The Federal Circuit explained that a commercial offer for sale for purposes of Section 102(b) occurs when the other party could make a binding contract by simple acceptance. It also noted that there was no "supplier exception" to the on-sale bar and that an offer for sale by a foreign supplier directed to the US may qualify as an invalidating activity. Hamilton Beach's foreign supplier responded that it was ready to fulfill the order before the critical date, which the court interpreted as the supplier making an offer to sell the slow-cookers to Hamilton Beach. This constituted a commercial offer for sale, allowing Hamilton Beach to accept the offer whenever it pleased, and fulfilling the first Pfaff prong.
The invention met the second prong, ready for patenting, because the descriptions and depictions of the slow-cooker were sufficiently precise to enable a person of ordinary skill to build the invention. Specifically, there was evidence in the form of:
  • A Hamilton Beach meeting with retail customers that provided specific descriptions of the slow-cooker at issue.
  • CAD drawings depicting the slow-cooker.
  • Hamilton Beach's concession that it possessed at least one product sample that worked as intended before the critical date.
This case is noteworthy for invalidating patents under the on-sale bar based on Hamilton Beach's outsourcing of its manufacturing to a foreign supplier. Circuit Judge Reyna, in his dissent, faulted the majority's:
  • Broad application of the no-supplier-exception.
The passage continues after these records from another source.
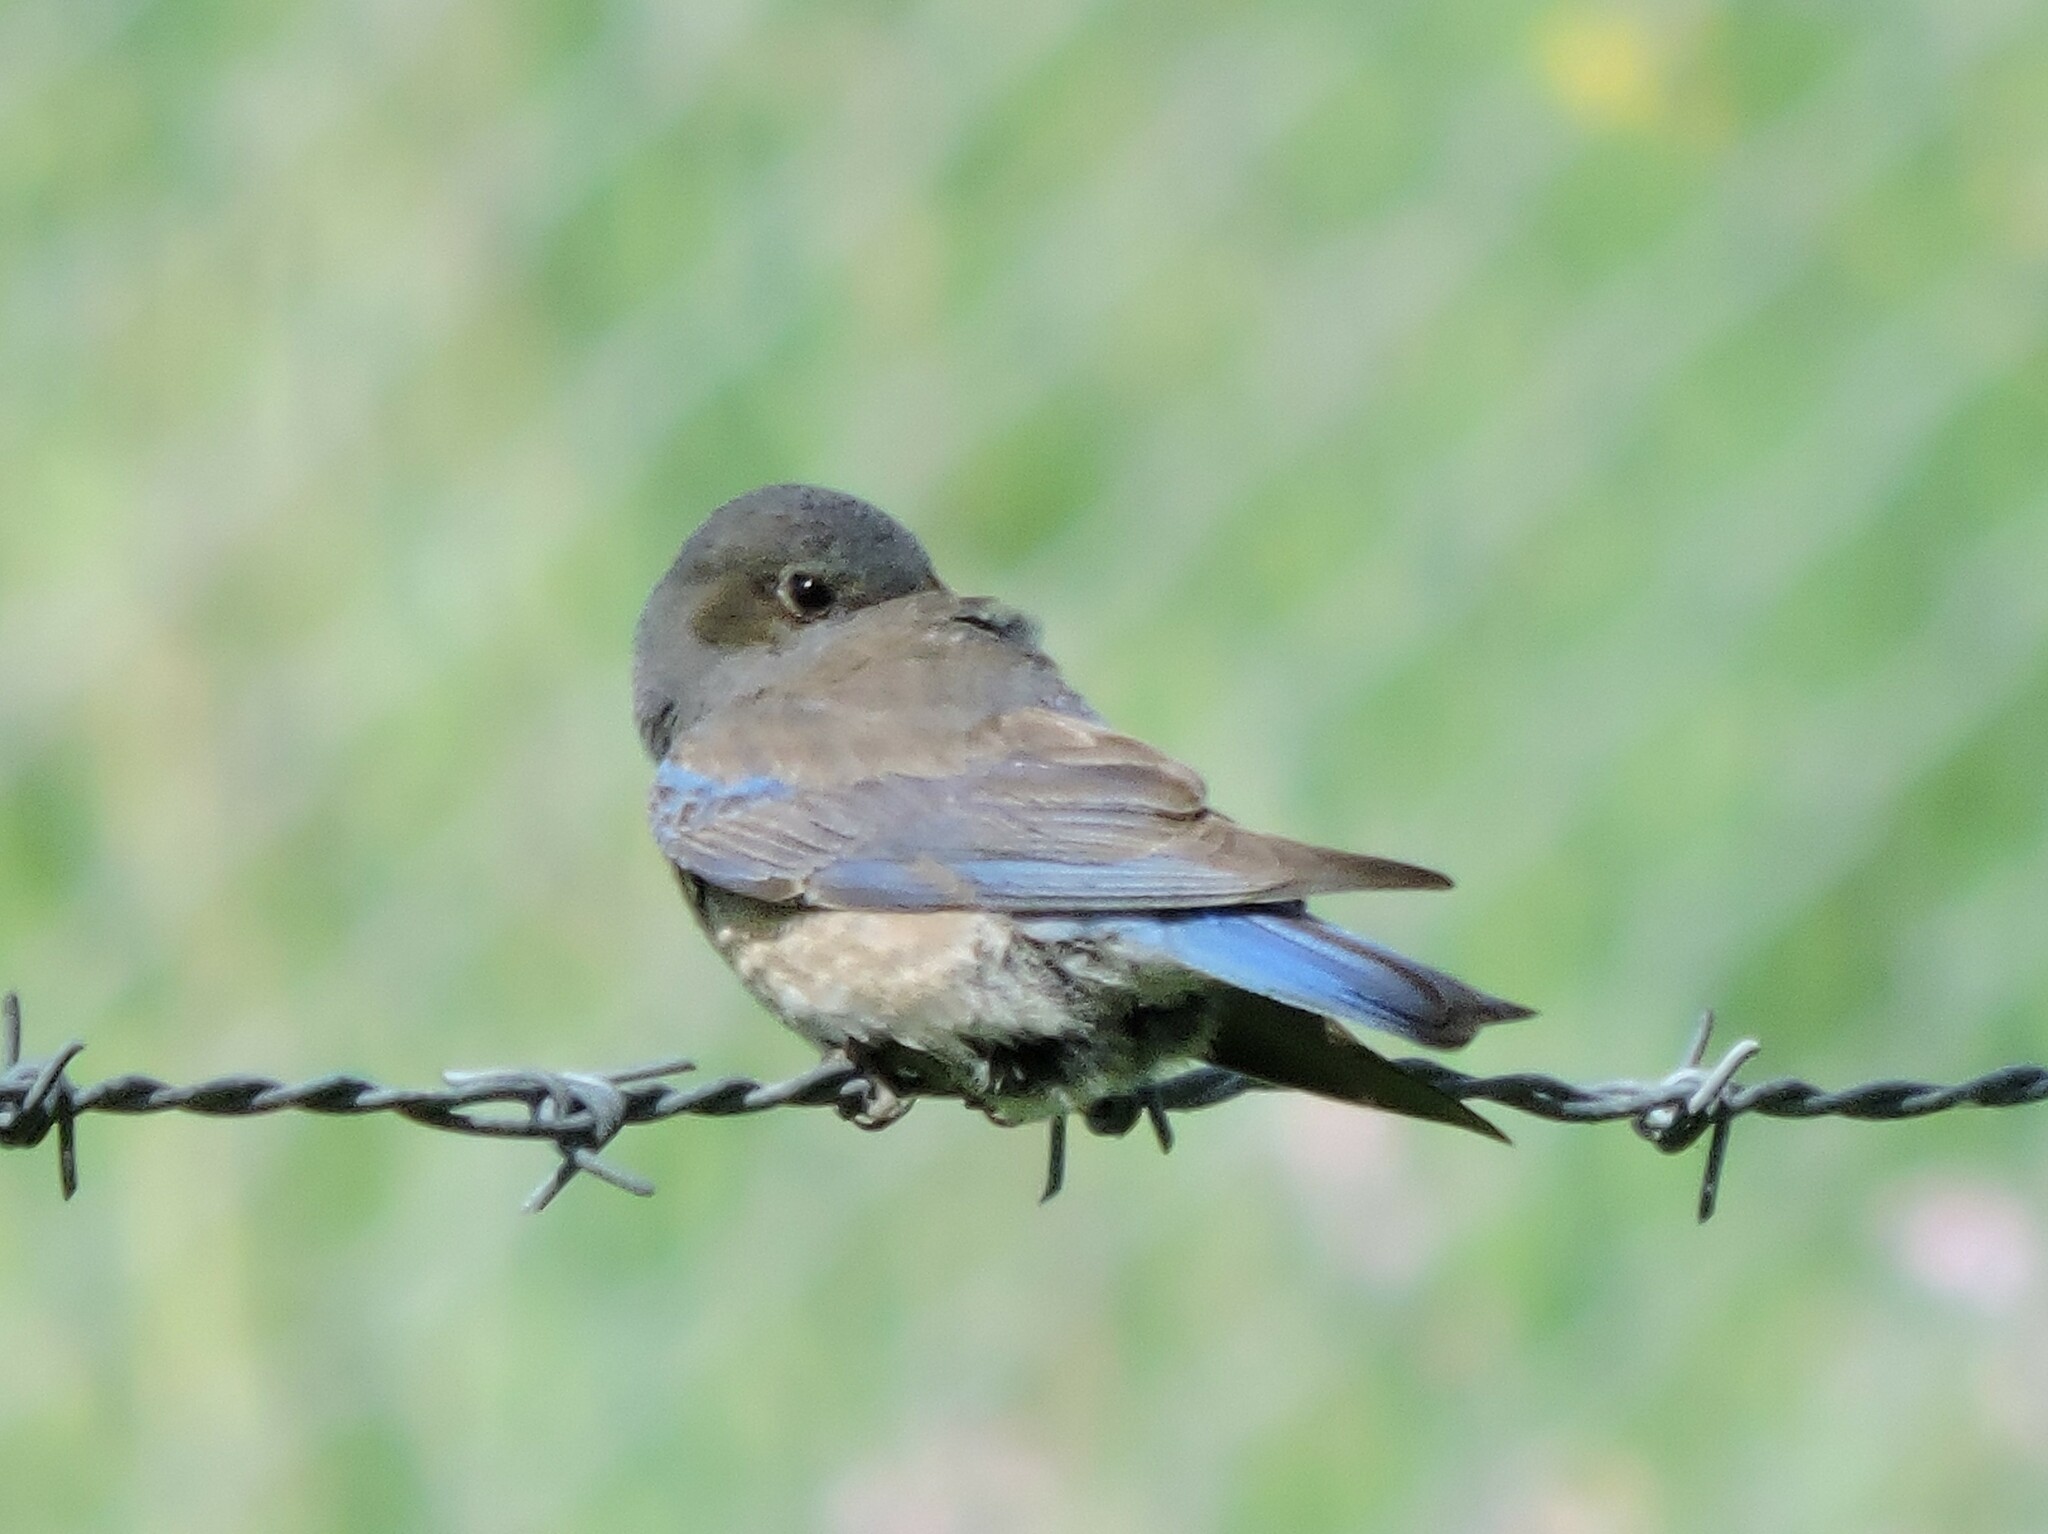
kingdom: Animalia
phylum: Chordata
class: Aves
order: Passeriformes
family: Turdidae
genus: Sialia
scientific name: Sialia mexicana
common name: Western bluebird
  • Failure to assess whether the offer to buy was in fact commercial, even as the Supreme Court has meaningfully distinguished experimental sales that do not qualify for the on-sale bar from commercial sales. In his view, the circumstances of Hamilton Beach's purchase order demonstrated the product was still in development.
Judge Reyna cautioned that the majority's approach may be problematic for smaller companies and other inventors who lack internal manufacturing capabilities. He noted that under this case, the on-sale bar may be triggered even by a single offer to buy and the experimental-use exception may not be able to save.